__Exercise aim__
Exact reproduction of all the data is needed.

__Entries provided__

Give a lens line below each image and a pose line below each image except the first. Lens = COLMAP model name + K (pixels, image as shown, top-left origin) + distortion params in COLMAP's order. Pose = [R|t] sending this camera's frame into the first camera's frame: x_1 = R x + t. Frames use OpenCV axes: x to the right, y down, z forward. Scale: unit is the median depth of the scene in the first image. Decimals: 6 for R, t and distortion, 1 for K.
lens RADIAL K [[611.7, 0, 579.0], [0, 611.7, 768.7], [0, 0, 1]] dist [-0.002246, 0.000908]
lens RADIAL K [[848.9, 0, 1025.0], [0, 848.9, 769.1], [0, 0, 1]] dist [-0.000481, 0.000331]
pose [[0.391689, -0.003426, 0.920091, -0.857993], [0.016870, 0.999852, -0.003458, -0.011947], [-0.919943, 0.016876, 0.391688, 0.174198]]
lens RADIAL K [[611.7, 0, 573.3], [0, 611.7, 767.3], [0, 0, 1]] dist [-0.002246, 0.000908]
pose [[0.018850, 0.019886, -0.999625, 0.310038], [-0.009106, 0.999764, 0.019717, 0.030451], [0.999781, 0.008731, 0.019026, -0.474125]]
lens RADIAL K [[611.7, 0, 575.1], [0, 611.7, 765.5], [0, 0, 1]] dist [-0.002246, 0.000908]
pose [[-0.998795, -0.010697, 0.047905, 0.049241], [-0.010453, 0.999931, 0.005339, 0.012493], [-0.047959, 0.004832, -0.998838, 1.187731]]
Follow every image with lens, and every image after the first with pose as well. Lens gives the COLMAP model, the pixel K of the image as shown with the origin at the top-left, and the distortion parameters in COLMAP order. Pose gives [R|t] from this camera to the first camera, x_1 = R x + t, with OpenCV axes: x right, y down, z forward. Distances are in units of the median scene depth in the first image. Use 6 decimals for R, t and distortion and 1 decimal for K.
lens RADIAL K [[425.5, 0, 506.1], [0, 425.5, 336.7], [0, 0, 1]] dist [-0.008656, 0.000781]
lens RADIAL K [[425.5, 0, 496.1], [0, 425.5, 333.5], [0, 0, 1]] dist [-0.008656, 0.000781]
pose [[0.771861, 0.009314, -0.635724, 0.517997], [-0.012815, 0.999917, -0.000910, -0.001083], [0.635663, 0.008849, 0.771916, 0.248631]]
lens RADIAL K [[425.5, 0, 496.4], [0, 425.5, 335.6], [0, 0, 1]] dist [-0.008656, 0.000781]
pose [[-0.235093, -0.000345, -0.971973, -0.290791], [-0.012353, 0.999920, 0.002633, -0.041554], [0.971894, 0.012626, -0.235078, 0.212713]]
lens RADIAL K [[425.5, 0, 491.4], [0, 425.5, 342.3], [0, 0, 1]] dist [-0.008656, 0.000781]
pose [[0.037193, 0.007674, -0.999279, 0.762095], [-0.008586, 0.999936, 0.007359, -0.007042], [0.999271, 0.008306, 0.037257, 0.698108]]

__Response to the exercise__
Give a lens line below each image and a pose line below each image except the first. Lens = COLMAP model name + K (pixels, image as shown, top-left origin) + distortion params in COLMAP's order. Pose = [R|t] sending this camera's frame into the first camera's frame: x_1 = R x + t. Frames use OpenCV axes: x to the right, y down, z forward. Scale: unit is the median depth of the scene in the first image. Decimals: 6 for R, t and distortion, 1 for K.
lens RADIAL K [[611.7, 0, 579.0], [0, 611.7, 768.7], [0, 0, 1]] dist [-0.002246, 0.000908]
lens RADIAL K [[848.9, 0, 1025.0], [0, 848.9, 769.1], [0, 0, 1]] dist [-0.000481, 0.000331]
pose [[0.391689, -0.003426, 0.920091, -0.857993], [0.016870, 0.999852, -0.003458, -0.011947], [-0.919943, 0.016876, 0.391688, 0.174198]]
lens RADIAL K [[611.7, 0, 573.3], [0, 611.7, 767.3], [0, 0, 1]] dist [-0.002246, 0.000908]
pose [[0.018850, 0.019886, -0.999625, 0.310038], [-0.009106, 0.999764, 0.019717, 0.030451], [0.999781, 0.008731, 0.019026, -0.474125]]
lens RADIAL K [[611.7, 0, 575.1], [0, 611.7, 765.5], [0, 0, 1]] dist [-0.002246, 0.000908]
pose [[-0.998795, -0.010697, 0.047905, 0.049241], [-0.010453, 0.999931, 0.005339, 0.012493], [-0.047959, 0.004832, -0.998838, 1.187731]]
Follow every image with lens, and every image after the first with pose as well. Lens gives the COLMAP model, the pixel K of the image as shown with the origin at the top-left, and the distortion parameters in COLMAP order. Pose gives [R|t] from this camera to the first camera, x_1 = R x + t, with OpenCV axes: x right, y down, z forward. Distances are in units of the median scene depth in the first image. Use 6 decimals for R, t and distortion and 1 decimal for K.
lens RADIAL K [[425.5, 0, 506.1], [0, 425.5, 336.7], [0, 0, 1]] dist [-0.008656, 0.000781]
lens RADIAL K [[425.5, 0, 496.1], [0, 425.5, 333.5], [0, 0, 1]] dist [-0.008656, 0.000781]
pose [[0.771861, 0.009314, -0.635724, 0.517997], [-0.012815, 0.999917, -0.000910, -0.001083], [0.635663, 0.008849, 0.771916, 0.248631]]
lens RADIAL K [[425.5, 0, 496.4], [0, 425.5, 335.6], [0, 0, 1]] dist [-0.008656, 0.000781]
pose [[-0.235093, -0.000345, -0.971973, -0.290791], [-0.012353, 0.999920, 0.002633, -0.041554], [0.971894, 0.012626, -0.235078, 0.212713]]
lens RADIAL K [[425.5, 0, 491.4], [0, 425.5, 342.3], [0, 0, 1]] dist [-0.008656, 0.000781]
pose [[0.037193, 0.007674, -0.999279, 0.762095], [-0.008586, 0.999936, 0.007359, -0.007042], [0.999271, 0.008306, 0.037257, 0.698108]]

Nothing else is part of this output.